Com essa listinha mental, Sérgio procurava algo que justificasse aquela observação da sogra. Sabia que estavam muito longe de ter um relacionamento normal. Afinal, era o primeiro dele após quarenta anos e o primeiro dela depois de um relacionamento abusivo. Não tinha como ser perfeito. Sobretudo depois de um ano separados porque ele estava foragido de um assalto que por acaso prejudicou a carreira dela, já que ele a enganou sucessivas vezes até ser descoberto. Eram muitos medos, incertezas, inseguranças e anseios de ambas as partes que não raramente colidiam, fazendo-os sentir que dançavam em compassos diferentes, mas se estavam certos de algo é que se pertenciam, de corpo e de alma, de modo que nenhum dos dois sequer cogitavam a possibilidade de não passarem o restante de suas vidas juntos. Estremeceu novamente, seu namoro (que nunca nem houve um pedido oficial) quando não parecia eterno, parecia estar por um fio e essa instabilidade o deixava paralisado de medo. Sim, Raquel estava no mínimo tensa, voltou pela milésima vez ao evento do escritório. Bastou pensar em sua namorada, que ela chegou na cozinha, dizendo apressadamente:

 – Estou sem fome, boa noite, bons sonhos – beija sua mãe e filha na altura da cabeça.

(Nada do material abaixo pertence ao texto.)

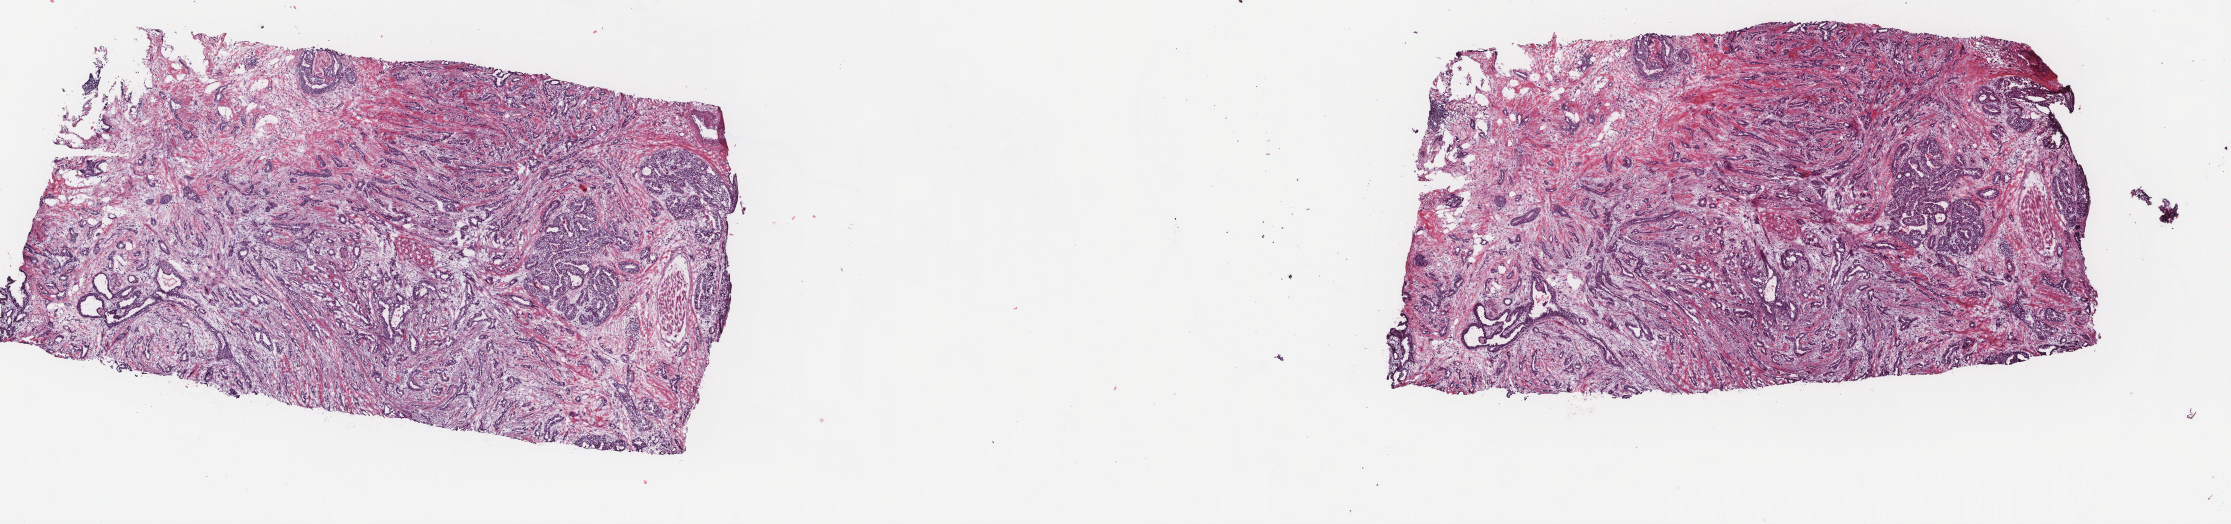
Digitized H&E-stained tissue section (whole slide) — shown as a low-resolution overview of the whole scanned area (about 17.7 x 4.2 mm, slide scanned at 40x), frozen section from the top of the tissue portion, sample: primary tumour, breast. Patient: female, age at initial diagnosis 52 years. Composition of this section per pathologist review: tumour cells 60%, tumour nuclei 70%, normal cells 0%, stromal cells 40%, necrosis 0%. Inflammatory infiltration, as recorded: lymphocyte infiltration 0%, monocyte infiltration 0%, neutrophil infiltration 0%.
• lymph nodes positive (case pathology): 1 of 12 examined
• AJCC pathologic stage: IIIA
• histologic diagnosis: Lobular carcinoma, NOS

Saiu tão rápido que ele nem pode protestar e lembrá-la que sequer tinham terminado de fazer a sobremesa. Soube que seus pensamentos estavam corretos e que precisariam conversar, mas antes finalizou os turons, guardou certa quantidade para Raquel na geladeira e comeu o restante com as duas. Ao terminarem, os dois deram o beijo de boa noite na Paula e cada um foi para seu quarto. Ou melhor, elas foram. Sérgio estava indo para a guerra.

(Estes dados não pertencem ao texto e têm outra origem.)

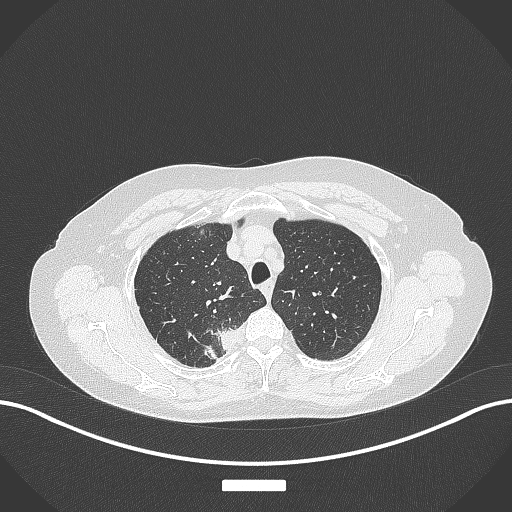
Chest CT, one axial slice. Slice 319 of 357 in the series (ordered by position). 120 kVp. Lung window (W 1500 / L -600 HU). 512 × 512 image matrix. Patient: female, 62 years. Case-level facts recorded for this patient, not image findings: clinical TNM (as recorded): T1c N1 M0.
Annotated regions visible in this slice (bounding box drawn by a radiologist):
- lung tumour (recorded histology: squamous cell carcinoma): bounding box [x1, y1, x2, y2] px = [209, 322, 246, 360]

Entrou no quarto, Raquel estava deitada e nem se moveu ao escutá-lo chegar. Para ter certeza de que lhe daria o máximo de tempo, aproveitou-se do calor que fazia e foi direto ao banheiro, tomar um banho gelado. Ao regressar, percebeu que ela continua na mesma posição e acordada, não coloca nenhuma camiseta, apenas veste uma calça branca de pijama que ela comprou de presente há algumas semanas e entra na cama, de modo que a abraça por trás. O fez para demonstrar que não estava na defensiva, que gostaria de conversar, esperando que ela fosse permanecer indiferente ou desvencilhar-se, mas para sua surpresa, Raquel aninhou-se ainda mais. Ele começou a acariciar cada mexa de seu cabelo carinhosamente e o teria feito a noite inteira até que ela quebrou o silêncio:

– Aconteceu algum problema com Denver, Gaztambide...ou com a criança?

Então era realmente sobre aquilo.

Ele não queria mentir, mas tampouco apresentar a ideia daquele modo. Ela com certeza acharia uma loucura, ele já achava.

– De grave...não, mas por quê? Algo te incomoda?

Ela bufou e desmanchou a posição em que estavam, mais bruscamente do que gostaria, para poder encará-lo. Abriu a boca automaticamente, mas as palavras não saíram, como se o cérebro ao analisar a fisionomia do namorado, procurasse repensar o modo em que ia falar. Ela sabia que ele estava tentando, mas a verdade é que ela também estava frustrada.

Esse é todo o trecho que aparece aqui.